Development of large gifts is a long term strategy. What is one of the biggest mistakes you can make?

Success hinges on your ability to foster and sustain deep attachments with groups of high capacity prospects. Losing donor support prior to full maturation--however that happens--represents huge opportunity costs for the organization. Leaves everyone disenchanted.

To achieve better results institutions have to avoid four common mistakes (and I have seen each of these happen with very disappointing results)--what are they?

  1. Focusing only on institutional priorities--what happened to being donor centric?

  2. Assuming donors trust you--when you have not done anything to earn their trust.

  3. Giving too little back to the donors--primarily not providing enough information about how their investment with you has performed. Customization of benefits is important for everyone.

  4. Turning to donors just for money--we all know the difference on this one. Provide a wide variety of meaningful experiences. Stay in touch.

Bottom line: build your relationship with donors. Think about enjoying yourself with them and keeping them informed.

Are there any "born" development officers?

The answer is an emphatic no! It's all about hard work, not just going through the motions. The need to think creatively and consistently. The focus on building strategic relationships. The focus on teamwork. The belief in the mission and the determination to bring something very special to your community.

What will result when an outstanding development officer leaves for a new job?

Because many non-profits have no structure in place for such an occasion, it can happen that many major donors are never reassigned and then become unengaged. They are simply lost in the system. It is very important for a development officer to give plenty of notice and ensure as far as they can that this issue doesn't happen. But once they leave, the responsibility is on the organization. When no one is hired as a replacement for a long time the situation gets even worse. Potentially it can be hundreds of thousands or millions of dollars lost in the vacuum created. It takes a long time to recover the momentum.

I did a great deal of due diligence to get this major gift. Now what will my donors expect?

Bottom line: They will expect documented evidence that the investment generated impact, using metrics defined from the outset. They will expect access to the development officer, to the individual within the organization who was the recipient of the gift, and access to leadership. They will expect transparency into progress and challenges.

When someone has made a ten year gift, what does the impact-oriented donor relationship look like?

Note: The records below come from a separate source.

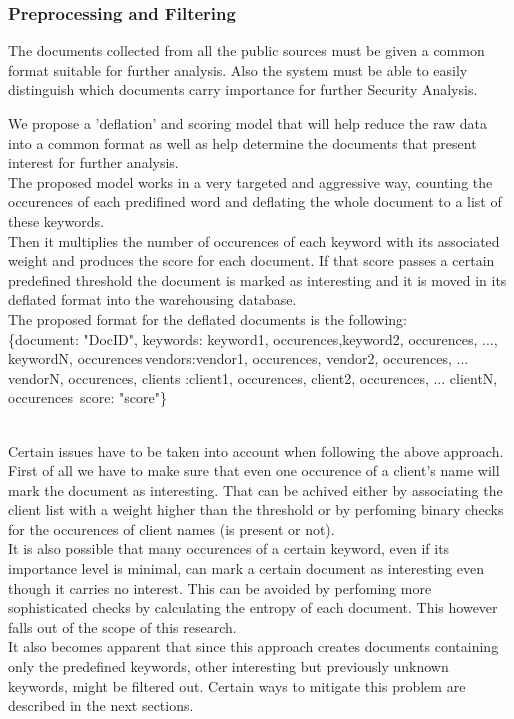 \documentclass[12pt]{article}
\newcounter{subsubsubsection}[subsubsection]
\begin{document}
\newpage
\subsubsection{Preprocessing and Filtering}
The documents collected from all the public sources must be given a common format suitable for further analysis. Also the system must be able to easily distinguish which documents carry importance for further Security Analysis. 

We propose a 'deflation' and scoring model that will help reduce the raw data into a common format as well as help determine the documents that present interest for further analysis. 
\hfill \break\\
The proposed model works in a very targeted and aggressive way, counting the occurences of each predifined word and deflating the whole document to a list of these keywords. 
\hfill \break\\
Then it multiplies the number of occurences of each keyword with its associated weight and produces the score for each document. If that score passes a certain predefined threshold the document is marked as interesting and it is moved in its deflated format into the warehousing database. 
\hfill \break\\
The proposed format for the deflated documents is the following:\\

\{document: "DocID", keywords: \lbrack \lbrack keyword1, occurences\rbrack,\lbrack keyword2, occurences\rbrack, ..., \lbrack keywordN, occurences\rbrack \rbrack\,vendors:\lbrack\lbrack vendor1, occurences\rbrack, \lbrack vendor2, occurences\rbrack, ... \lbrack vendorN, occurences\rbrack  \rbrack, clients :\lbrack\lbrack client1, occurences\rbrack, \lbrack client2, occurences\rbrack, ... \lbrack clientN, occurences\rbrack  \rbrack\, score: "score"\}

\hfill \break\\
Certain issues have to be taken into account when following the above approach. First of all we have to make sure that even one occurence of a client's name will mark the document as interesting. That can be achived either by associating the client list with a weight higher than the threshold or by perfoming binary checks for the occurences of client names (is present or not). 
\hfill \break\\
It is also possible that many occurences of a certain keyword, even if its importance level is minimal, can mark a certain document as interesting even though it carries no interest. This can be avoided by perfoming more sophisticated checks by calculating the entropy of each document. This however falls out of the scope of this research.
\hfill \break\\
It also becomes apparent that since this approach creates documents containing only the predefined keywords, other interesting but previously unknown keywords, might be filtered out. Certain ways to mitigate this problem are described in the next sections. 
\end{document}
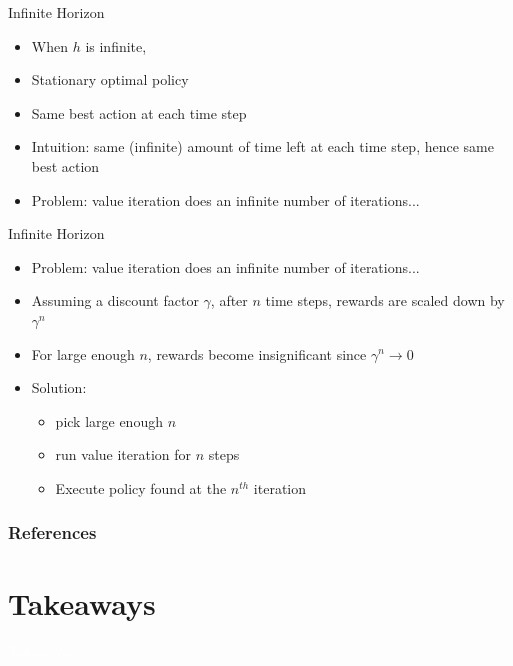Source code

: \documentclass[11pt,table]{beamer}
\begin{document}
\begin{frame}{Infinite Horizon}

\begin{itemize}
\item When $h$ is infinite,
\item \textcolor{red1}{Stationary} optimal policy
\item Same best action at each time step
\item Intuition: same (infinite) amount of time left at each  time step, hence same best action
\item \textcolor{red1}{Problem}: value iteration does an infinite number of  iterations...
\end{itemize}
    
\end{frame}
\begin{frame}{Infinite Horizon}

    \begin{itemize}
\item \textcolor{red1}{Problem}: value iteration does an infinite number of  iterations...
\item Assuming a discount factor $\gamma$, after $n$ time steps,  rewards are scaled down by $\gamma^n$
\item For large enough $n$, rewards become insignificant  since $\gamma^n\rightarrow0$
\item Solution:
 \begin{itemize}
     \item pick large enough $n$
\item run value iteration for $n$ steps
\item Execute policy found at the $n^{th}$ iteration
 
 \end{itemize}
    \end{itemize}
    
\end{frame}


\begin{frame}[t,allowframebreaks
]%
\frametitle{References}
\small

\end{frame}
\section{Takeaways}
{
\begin{frame}
\centering
\Huge
\textcolor{white}{Takeaways}
\thispagestyle{empty}
\end{frame}
}
\end{document}
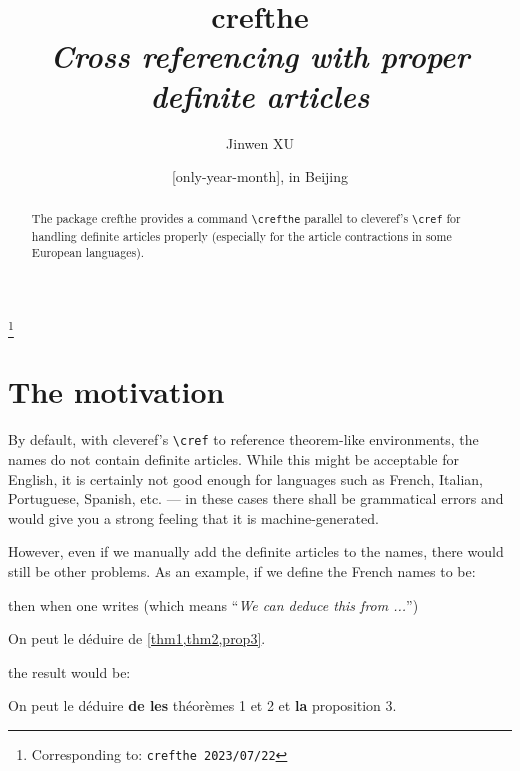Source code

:\documentclass[classical]{einfart}
\newenvironment{demo}
  {%
    \LocallyStopLineNumbers%
    \begin{tcolorbox}[enhanced jigsaw,pad at break*=1mm,breakable,
        left=2.5mm,right=3mm,top=0.5mm,bottom=0mm,
        colback=gray!5!paper,boxrule=0pt,frame hidden,
        borderline west={1.2mm}{0mm}{gray!55!paper},arc=.7mm]%
  }
  {%
    \end{tcolorbox}%
    \ResumeLineNumbers%
  }
\newcommand{\crefthepackage}{\textsf{crefthe}}
\begin{document}
\def\PackageVersion{2023/07/22}

\title{\crefthepackage{}\\\smallskip\itshape Cross referencing with proper definite articles}
\author{Jinwen XU}
\thanks{Corresponding to: \texttt{\crefthepackage{} \PackageVersion}}
\date{\TheDate{\PackageVersion}[only-year-month], in Beijing}

\maketitle

\begin{abstract}
    \raggedleft
    The package \crefthepackage{} provides a command \lstinline|\crefthe| parallel to \textsf{cleveref}'s \lstinline|\cref| for handling definite articles properly (especially for the article contractions in some European languages).
\end{abstract}

\section{The motivation}

By default, with \textsf{cleveref}'s \lstinline|\cref| to reference theorem-like environments, the names do not contain definite articles. While this might be acceptable for English, it is certainly not good enough for languages such as French, Italian, Portuguese, Spanish, etc. --- in these cases there shall be grammatical errors and would give you a strong feeling that it is machine-generated.

However, even if we manually add the definite articles to the names, there would still be other problems. As an example, if we define the French names to be:

\begin{code}
\end{code}

then when one writes (which means ``\emph{We can deduce this from ...}'')

\begin{code}
On peut le déduire de \cref{thm1,thm2,prop3}.
\end{code}

the result would be:

\begin{demo}
    On peut le déduire \textbf{de les} théorèmes 1 et 2 et \textbf{la} proposition 3.
\end{demo}
\end{document}
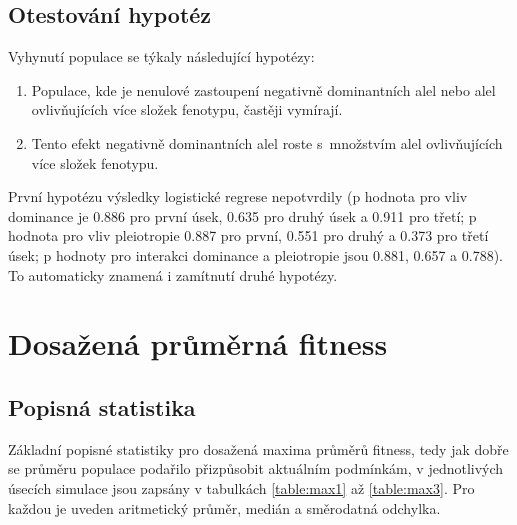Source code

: \subsection{Otestování hypotéz}

Vyhynutí populace se týkaly následující hypotézy:

\begin{enumerate}
    \item{Populace, kde je nenulové zastoupení negativně dominantních alel nebo alel ovlivňujících více složek fenotypu,
          častěji vymírají.}
    \item{Tento efekt negativně dominantních alel roste s množstvím alel ovlivňujících více složek fenotypu.}
\end{enumerate}

První hypotézu výsledky logistické regrese nepotvrdily (p hodnota pro vliv dominance
je 0.886 pro první úsek,  0.635 pro druhý úsek a 0.911 pro třetí; p hodnota pro vliv pleiotropie 0.887 pro první,
0.551 pro druhý a 0.373 pro třetí úsek; p hodnoty pro interakci dominance a pleiotropie jsou 0.881, 0.657 a 0.788).
To automaticky znamená i zamítnutí druhé hypotézy.


\section{Dosažená průměrná fitness}

\subsection{Popisná statistika}

Základní popisné statistiky pro dosažená maxima průměrů fitness, tedy jak dobře se průměru populace podařilo
přizpůsobit aktuálním podmínkám, v jednotlivých úsecích simulace jsou zapsány v tabulkách \ref{table:max1}
až \ref{table:max3}. Pro každou je uveden aritmetický průměr, medián a směrodatná odchylka.


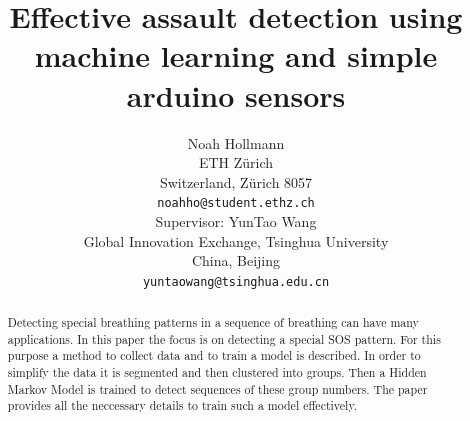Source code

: \documentclass{article}
\title{Effective assault detection using machine learning and simple arduino sensors}
\author{
  Noah Hollmann \\
  ETH Zürich\\
  Switzerland, Zürich 8057 \\
  \texttt{noahho@student.ethz.ch} \\
  \And
  Supervisor: YunTao Wang \\
  Global Innovation Exchange, Tsinghua University \\
  China, Beijing \\
  \texttt{yuntaowang@tsinghua.edu.cn} \\
}
\begin{document}

\maketitle

\begin{abstract}
  Detecting special breathing patterns in a sequence of breathing can have many applications. In this paper the focus is on detecting a special SOS pattern. For this purpose a method to collect data and to train a model is described. In order to simplify the data it is segmented and then clustered into groups. Then a Hidden Markov Model is trained to detect sequences of these group numbers. The paper provides all the neccessary details to train such a model effectively.
\end{abstract}
\end{document}
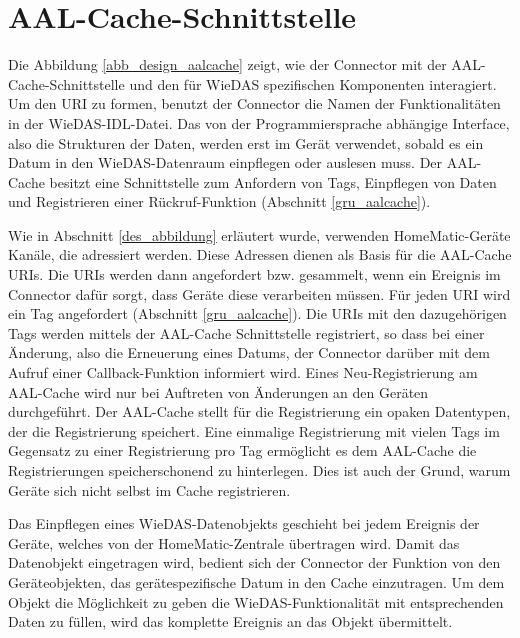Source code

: 
\section{AAL-Cache-Schnittstelle}
\label{des_aalcache}


Die Abbildung \ref{abb_design_aalcache} zeigt, wie der Connector mit der AAL-Cache-Schnittstelle
und den für WieDAS spezifischen Komponenten interagiert.
Um den URI zu formen, benutzt der Connector die Namen der Funktionalitäten in der WieDAS-IDL-Datei.
Das von der Programmiersprache abhängige Interface, also die Strukturen der Daten, werden erst
im Gerät verwendet, sobald es ein Datum in den WieDAS-Datenraum einpflegen oder auslesen muss.
Der AAL-Cache besitzt eine Schnittstelle zum Anfordern von Tags, Einpflegen von Daten und Registrieren
einer Rückruf-Funktion (Abschnitt \ref{gru_aalcache}).

Wie in Abschnitt \ref{des_abbildung} erläutert wurde, verwenden HomeMatic-Geräte Kanäle, die adressiert
werden.
Diese Adressen dienen als Basis für die AAL-Cache URIs.
Die URIs werden dann angefordert bzw. gesammelt, wenn ein Ereignis im Connector dafür sorgt, dass Geräte
diese verarbeiten müssen.
Für jeden URI wird ein Tag angefordert (Abschnitt \ref{gru_aalcache}).
Die URIs mit den dazugehörigen Tags werden mittels der AAL-Cache Schnittstelle registriert, so dass bei einer
Änderung, also die Erneuerung eines Datums, der Connector darüber mit dem Aufruf einer Callback-Funktion
informiert wird.
Eines Neu-Registrierung am AAL-Cache wird nur bei Auftreten von Änderungen an den Geräten durchgeführt.
Der AAL-Cache stellt für die Registrierung ein opaken Datentypen, der die Registrierung speichert.
Eine einmalige Registrierung mit vielen Tags im Gegensatz zu einer Registrierung pro Tag ermöglicht
es dem AAL-Cache die Registrierungen speicherschonend zu hinterlegen.
Dies ist auch der Grund, warum Geräte sich nicht selbst im Cache registrieren.

Das Einpflegen eines WieDAS-Datenobjekts geschieht bei jedem Ereignis der Geräte, welches
von der HomeMatic-Zentrale übertragen wird.
Damit das Datenobjekt eingetragen wird, bedient sich der Connector der Funktion von den Geräteobjekten,
das gerätespezifische Datum in den Cache einzutragen.
Um dem Objekt die Möglichkeit zu geben die WieDAS-Funktionalität mit entsprechenden Daten zu füllen,
wird das komplette Ereignis an das Objekt übermittelt.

It looks like a very careful plan that ensures that the donor is pleased with the progress. It may mean that the investor during the ten years will begin to look at a larger proposal in order to advance the effort. It may mean that the development officer over ten years can build a template to report annually. And over time, perhaps some of the rigor will be reduced, because continued success will build a very trusting relationship.

I am simply overwhelmed with fundraising. What should I do?

Assuming that you understand the basics of fundraising, you should believe that there is an art and a science to fundraising. Sit back and get some distance. Review the fundamentals briefly. Get out from under the immediate stress. Take the break you need. Return to your work with a vengeance. Then you can simply fundraise with your heart and with your logic. It really works.

Do you ask your staff to do things that you wouldn't do? Do you criticize them afterwards?

Remember Theodore Roosevelt's Man In the Arena speech:

It is not the critic who counts; not the man who points out how the strong man stumbles, or where the doer of deeds could have done them better. The credit belongs to the man who is actually in the arena, whose face is marred by dust and sweat and blood; who strives valiantly; who errs, who comes short again and again, because there is no effort without error and shortcoming; but who does actually strive to do the deeds; who knows great enthusiasms, the great devotions; who spends himself in a worthy cause; who at the best knows in the end the triumph of high achievement, and who at the worst, if he fails, at least fails while daring greatly, so that his place shall never be with those cold and timid souls who neither know victory nor defeat."